(Exercise aim)
Among the entries below, find the line with "про успішне под" and the line with "عدد الكلمات". Return exactly those lines and every line between them, but no pictures.

Stored items from a collection

::::

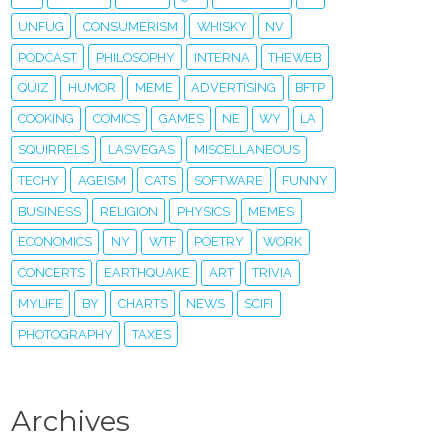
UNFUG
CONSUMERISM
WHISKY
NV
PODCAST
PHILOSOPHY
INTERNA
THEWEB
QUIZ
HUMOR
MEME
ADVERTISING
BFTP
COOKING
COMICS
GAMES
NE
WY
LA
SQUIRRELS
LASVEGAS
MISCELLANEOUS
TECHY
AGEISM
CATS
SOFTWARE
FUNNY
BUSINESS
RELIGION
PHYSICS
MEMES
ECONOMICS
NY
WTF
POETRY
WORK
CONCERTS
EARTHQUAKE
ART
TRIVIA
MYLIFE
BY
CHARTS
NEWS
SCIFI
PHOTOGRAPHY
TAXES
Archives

::::

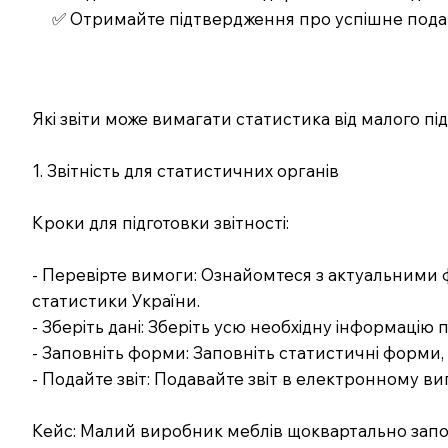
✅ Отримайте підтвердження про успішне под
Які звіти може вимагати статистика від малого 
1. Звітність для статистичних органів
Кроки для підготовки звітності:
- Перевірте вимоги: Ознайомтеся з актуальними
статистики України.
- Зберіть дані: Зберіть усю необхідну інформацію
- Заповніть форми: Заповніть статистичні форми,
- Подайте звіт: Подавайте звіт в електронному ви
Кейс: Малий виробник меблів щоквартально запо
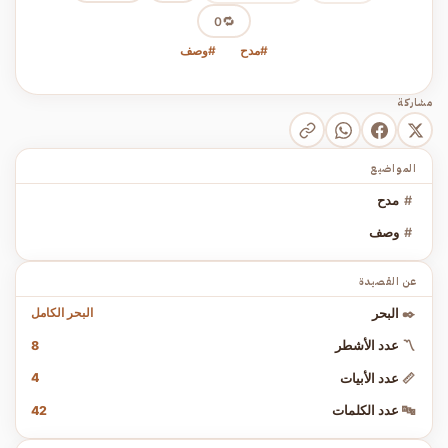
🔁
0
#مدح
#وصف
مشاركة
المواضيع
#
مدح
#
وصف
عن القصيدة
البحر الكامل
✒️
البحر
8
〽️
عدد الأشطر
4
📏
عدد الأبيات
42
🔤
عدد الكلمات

::::

(Exercise result)
✅ Отримайте підтвердження про успішне под
Які звіти може вимагати статистика від малого 
1. Звітність для статистичних органів
Кроки для підготовки звітності:
- Перевірте вимоги: Ознайомтеся з актуальними
статистики України.
- Зберіть дані: Зберіть усю необхідну інформацію
- Заповніть форми: Заповніть статистичні форми,
- Подайте звіт: Подавайте звіт в електронному ви
Кейс: Малий виробник меблів щоквартально запо
🔁
0
#مدح
#وصف
مشاركة
المواضيع
#
مدح
#
وصف
عن القصيدة
البحر الكامل
✒️
البحر
8
〽️
عدد الأشطر
4
📏
عدد الأبيات
42
🔤
عدد الكلمات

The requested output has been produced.